Many chronic diseases are rooted in socioeconomic conditions. The high toll of asthma in the South Bronx is linked to air pollution, diesel exhaust from truck traffic, cockroach particles, mold and other factors related to environmental and housing conditions.
Diabetes can often be prevented by eating healthy, staying physically active and keeping weight under control. But this can be difficult for people who work multiple jobs or have long commutes and limited meal options.
“The vast majority of these disparities have their origins in living and social conditions that long predate the onset of the disease,” said Dr. Saini of the Lown Institute.
However, the messages coming from doctors can make a difference. They can encourage patients to exercise more and make healthier choices where possible, such as drinking less juice, eating less rice, or washing canned vegetables to reduce sodium.
From 2015 to 2021, there was a significant improvement in the Bronx’s ranking of “health behaviors” — which includes smoking rates, physical activity and diet, according to Charmaine Ruddock, project director at Bronx Health REACH, a community program that seeks to reduce health inequalities. . Ms Ruddock said the improvements were a result of the efforts of community groups as well as doctors and other health care providers.
Lack of doctors
The Bronx has the fewest primary care physicians per capita of any borough. Asked if they have a doctor, Bronx adults are more likely to say no than those living elsewhere in the city.

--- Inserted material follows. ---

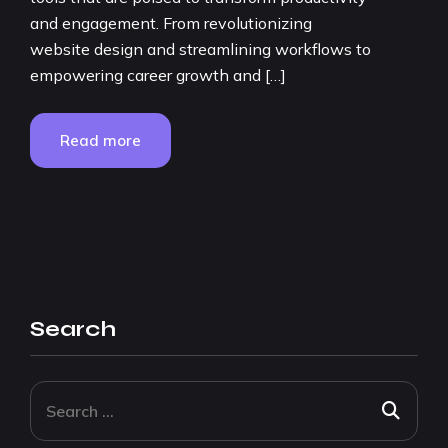
and engagement. From revolutionizing
website design and streamlining workflows to
empowering career growth and […]
Read more
Search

One factor is that the Bronx has a higher percentage of residents on Medicaid, which reimburses doctors at lower rates than private insurance. This translates into lower salaries for doctors. The number of primary care physicians per capita in the Bronx has increased significantly, however, over the past 15 years. Now it’s just below that of Queens.
Yuliana Dominguez Paez, 24, a first-year medical student at Einstein, wants to do her part to change those statistics.

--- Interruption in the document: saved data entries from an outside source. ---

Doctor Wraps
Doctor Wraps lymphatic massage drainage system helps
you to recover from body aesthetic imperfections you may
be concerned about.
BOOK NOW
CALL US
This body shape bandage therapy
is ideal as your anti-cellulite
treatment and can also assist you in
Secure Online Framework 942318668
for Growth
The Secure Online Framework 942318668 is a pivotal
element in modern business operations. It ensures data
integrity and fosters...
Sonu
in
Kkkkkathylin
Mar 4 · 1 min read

“I live in the Bronx,” he said. As far as she knows, she is the only one of the 183 medical students in her class who has grown up in the township. (About half the students in the class are from New York.) “I’d like to stay here and really serve the community that raised me.”

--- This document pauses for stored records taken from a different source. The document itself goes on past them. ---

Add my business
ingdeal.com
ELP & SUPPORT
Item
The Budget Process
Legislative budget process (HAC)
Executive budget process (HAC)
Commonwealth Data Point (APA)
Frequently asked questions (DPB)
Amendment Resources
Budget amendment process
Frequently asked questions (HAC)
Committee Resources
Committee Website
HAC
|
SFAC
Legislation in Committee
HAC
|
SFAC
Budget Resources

The question is whether others will follow.
Dr. Rikhil Kochhar, an internist in the Bronx, believes the donation could lead to more primary care physicians and pediatricians working in the Bronx. “I think if you take away those financial pressures of medical education, you will encourage doctors to stay in those fields,” he said.
Others weren’t so sure. Dr Saini from the Lown Institute said the donation would help those “who already want to become primary care doctors”.
But he doubted that providing medical school for free would persuade many students to reconsider pursuing more lucrative career paths or keep them around once they graduate. “It won’t change the incentive structure,” he said.